** Start of Records provided **
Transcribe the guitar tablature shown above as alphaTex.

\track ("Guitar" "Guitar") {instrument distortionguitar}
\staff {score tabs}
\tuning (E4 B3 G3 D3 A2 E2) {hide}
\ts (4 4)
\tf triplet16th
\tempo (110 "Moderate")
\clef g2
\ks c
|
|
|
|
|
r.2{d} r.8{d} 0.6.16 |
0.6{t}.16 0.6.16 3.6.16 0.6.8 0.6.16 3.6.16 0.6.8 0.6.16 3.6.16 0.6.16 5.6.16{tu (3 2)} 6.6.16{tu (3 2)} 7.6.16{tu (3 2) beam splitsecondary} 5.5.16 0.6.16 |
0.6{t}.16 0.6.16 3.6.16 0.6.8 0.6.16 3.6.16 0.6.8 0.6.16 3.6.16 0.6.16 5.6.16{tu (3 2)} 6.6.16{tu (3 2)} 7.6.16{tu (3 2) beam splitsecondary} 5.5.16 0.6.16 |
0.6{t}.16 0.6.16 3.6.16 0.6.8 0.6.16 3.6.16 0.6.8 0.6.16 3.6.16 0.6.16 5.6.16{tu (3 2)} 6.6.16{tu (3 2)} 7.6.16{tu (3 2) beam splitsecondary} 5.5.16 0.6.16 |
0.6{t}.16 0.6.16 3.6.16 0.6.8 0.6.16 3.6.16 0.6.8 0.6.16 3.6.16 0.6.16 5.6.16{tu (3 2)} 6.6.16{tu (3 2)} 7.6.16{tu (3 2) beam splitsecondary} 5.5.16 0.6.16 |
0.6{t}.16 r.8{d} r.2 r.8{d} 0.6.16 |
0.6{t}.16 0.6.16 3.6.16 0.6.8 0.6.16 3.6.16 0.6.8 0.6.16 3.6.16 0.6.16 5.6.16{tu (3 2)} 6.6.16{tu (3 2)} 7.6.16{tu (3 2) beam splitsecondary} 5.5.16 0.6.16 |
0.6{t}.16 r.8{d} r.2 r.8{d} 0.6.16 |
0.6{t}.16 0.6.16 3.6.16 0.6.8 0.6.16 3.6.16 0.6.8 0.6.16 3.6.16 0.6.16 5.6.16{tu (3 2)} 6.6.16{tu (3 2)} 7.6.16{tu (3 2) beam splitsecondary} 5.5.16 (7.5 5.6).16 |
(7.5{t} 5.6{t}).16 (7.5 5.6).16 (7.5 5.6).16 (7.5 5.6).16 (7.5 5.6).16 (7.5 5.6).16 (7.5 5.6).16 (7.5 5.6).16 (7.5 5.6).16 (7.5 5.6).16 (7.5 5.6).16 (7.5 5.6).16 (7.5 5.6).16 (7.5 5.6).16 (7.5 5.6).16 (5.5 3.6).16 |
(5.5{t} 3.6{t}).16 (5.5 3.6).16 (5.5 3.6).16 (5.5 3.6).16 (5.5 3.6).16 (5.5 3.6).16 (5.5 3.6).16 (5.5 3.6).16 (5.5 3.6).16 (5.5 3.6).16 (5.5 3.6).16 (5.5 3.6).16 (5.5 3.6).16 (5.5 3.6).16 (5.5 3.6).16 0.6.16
** End of Records provided **
Copy the records above again, swapping "Moderate" for "Allegro" and leaving everything else as it stands.

Transcribe the guitar tablature shown above as alphaTex.

\track ("Guitar" "Guitar") {instrument distortionguitar}
\staff {score tabs}
\tuning (E4 B3 G3 D3 A2 E2) {hide}
\ts (4 4)
\tf triplet16th
\tempo (110 "Allegro")
\clef g2
\ks c
|
|
|
|
|
r.2{d} r.8{d} 0.6.16 |
0.6{t}.16 0.6.16 3.6.16 0.6.8 0.6.16 3.6.16 0.6.8 0.6.16 3.6.16 0.6.16 5.6.16{tu (3 2)} 6.6.16{tu (3 2)} 7.6.16{tu (3 2) beam splitsecondary} 5.5.16 0.6.16 |
0.6{t}.16 0.6.16 3.6.16 0.6.8 0.6.16 3.6.16 0.6.8 0.6.16 3.6.16 0.6.16 5.6.16{tu (3 2)} 6.6.16{tu (3 2)} 7.6.16{tu (3 2) beam splitsecondary} 5.5.16 0.6.16 |
0.6{t}.16 0.6.16 3.6.16 0.6.8 0.6.16 3.6.16 0.6.8 0.6.16 3.6.16 0.6.16 5.6.16{tu (3 2)} 6.6.16{tu (3 2)} 7.6.16{tu (3 2) beam splitsecondary} 5.5.16 0.6.16 |
0.6{t}.16 0.6.16 3.6.16 0.6.8 0.6.16 3.6.16 0.6.8 0.6.16 3.6.16 0.6.16 5.6.16{tu (3 2)} 6.6.16{tu (3 2)} 7.6.16{tu (3 2) beam splitsecondary} 5.5.16 0.6.16 |
0.6{t}.16 r.8{d} r.2 r.8{d} 0.6.16 |
0.6{t}.16 0.6.16 3.6.16 0.6.8 0.6.16 3.6.16 0.6.8 0.6.16 3.6.16 0.6.16 5.6.16{tu (3 2)} 6.6.16{tu (3 2)} 7.6.16{tu (3 2) beam splitsecondary} 5.5.16 0.6.16 |
0.6{t}.16 r.8{d} r.2 r.8{d} 0.6.16 |
0.6{t}.16 0.6.16 3.6.16 0.6.8 0.6.16 3.6.16 0.6.8 0.6.16 3.6.16 0.6.16 5.6.16{tu (3 2)} 6.6.16{tu (3 2)} 7.6.16{tu (3 2) beam splitsecondary} 5.5.16 (7.5 5.6).16 |
(7.5{t} 5.6{t}).16 (7.5 5.6).16 (7.5 5.6).16 (7.5 5.6).16 (7.5 5.6).16 (7.5 5.6).16 (7.5 5.6).16 (7.5 5.6).16 (7.5 5.6).16 (7.5 5.6).16 (7.5 5.6).16 (7.5 5.6).16 (7.5 5.6).16 (7.5 5.6).16 (7.5 5.6).16 (5.5 3.6).16 |
(5.5{t} 3.6{t}).16 (5.5 3.6).16 (5.5 3.6).16 (5.5 3.6).16 (5.5 3.6).16 (5.5 3.6).16 (5.5 3.6).16 (5.5 3.6).16 (5.5 3.6).16 (5.5 3.6).16 (5.5 3.6).16 (5.5 3.6).16 (5.5 3.6).16 (5.5 3.6).16 (5.5 3.6).16 0.6.16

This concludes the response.